* **REQUIREMENT**:
Give again, word for word, the lines below that run from the line with "Identify the document" through the line with "Page size: 1500x844.". Drop the pictures.

* **DATA RECORDS**:
# # #

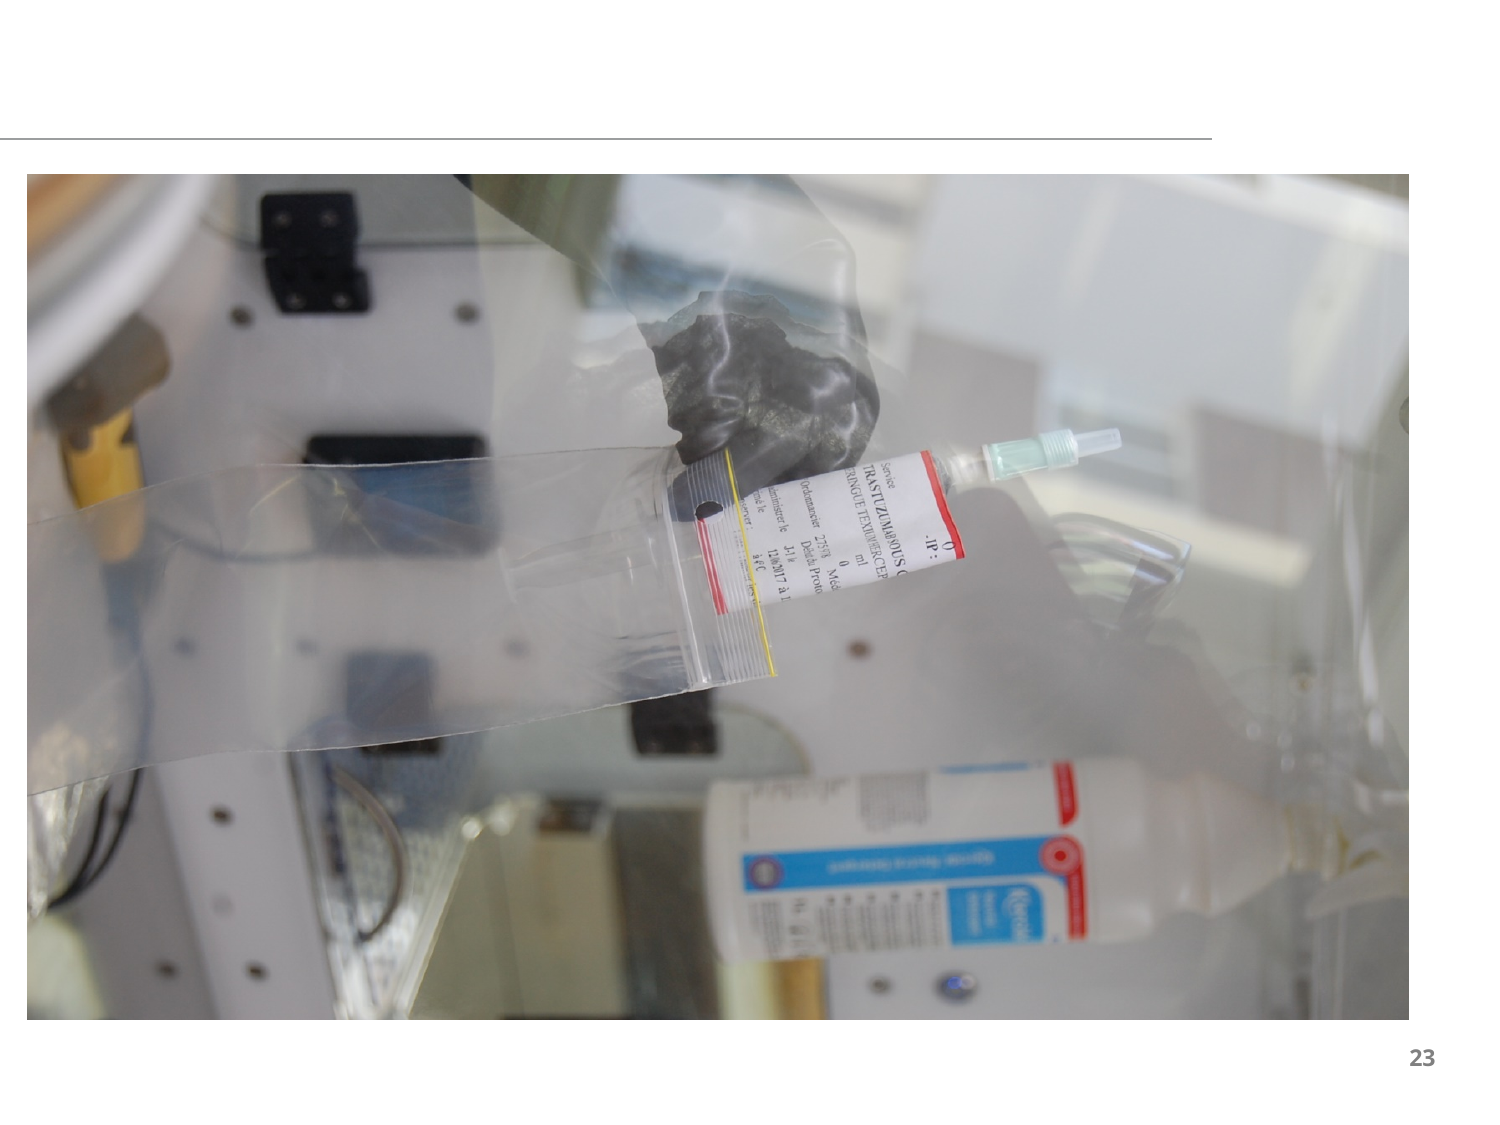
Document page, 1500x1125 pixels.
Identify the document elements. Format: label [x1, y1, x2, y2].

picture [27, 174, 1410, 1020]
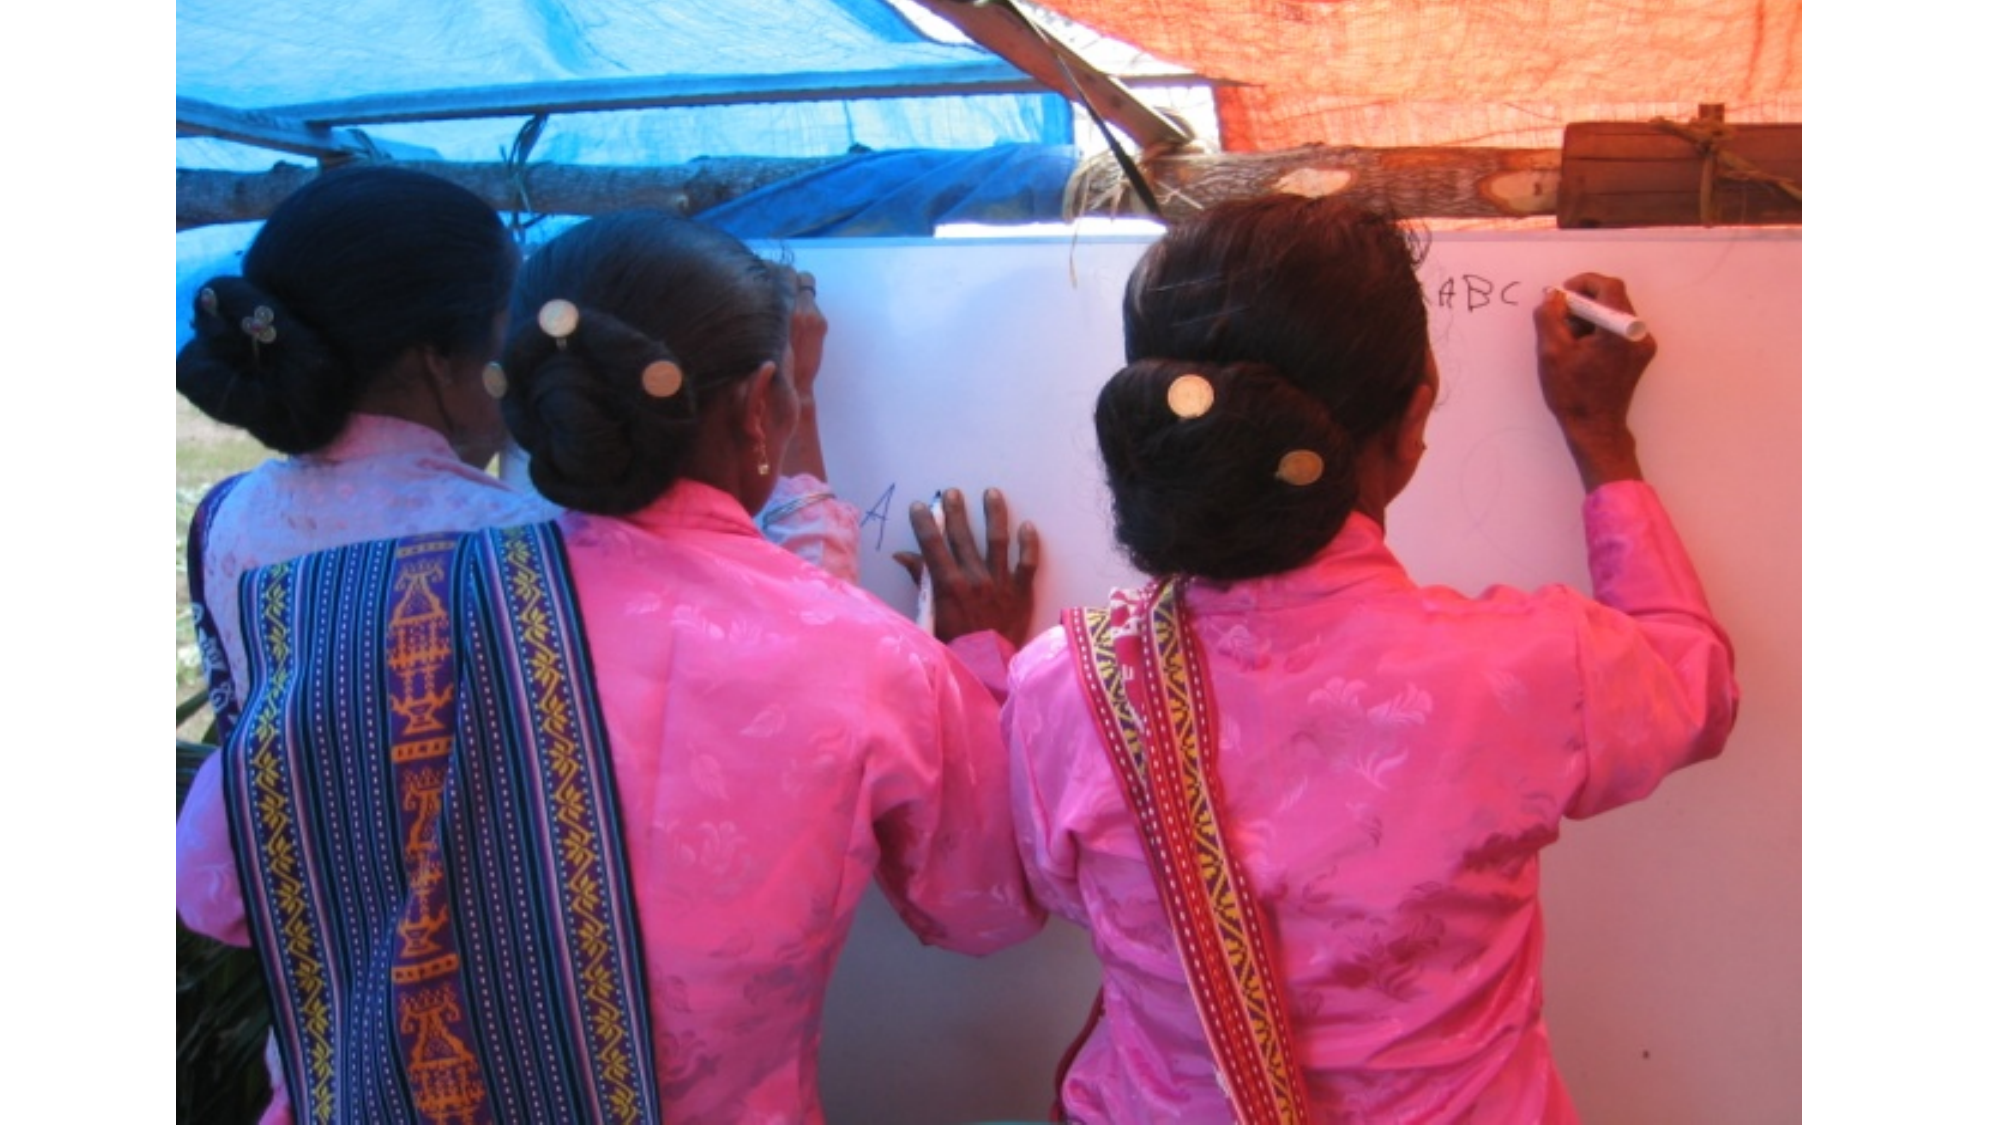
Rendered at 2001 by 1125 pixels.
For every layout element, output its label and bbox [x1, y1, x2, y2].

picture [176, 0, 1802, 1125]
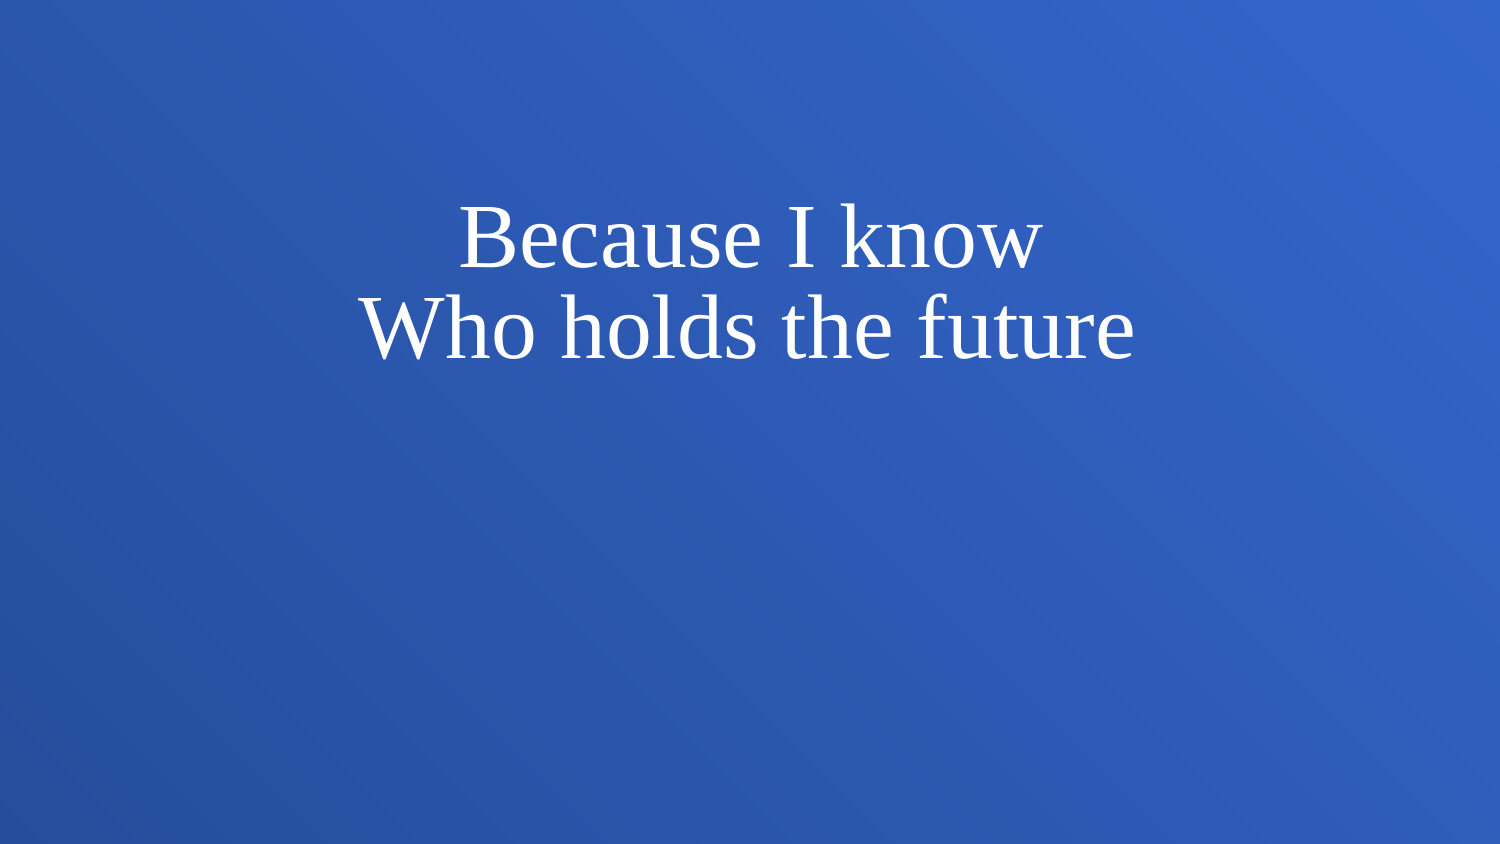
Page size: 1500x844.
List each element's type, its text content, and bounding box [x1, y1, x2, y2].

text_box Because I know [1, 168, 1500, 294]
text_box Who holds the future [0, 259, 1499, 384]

# # #

* **YOUR RESPONSE**:
Identify the document elements. Format: label [x1, y1, x2, y2].

picture [27, 174, 1410, 1020]
Rendered at 2001 by 1125 pixels.
For every layout element, output its label and bbox [x1, y1, x2, y2].

picture [176, 0, 1802, 1125]
Page size: 1500x844.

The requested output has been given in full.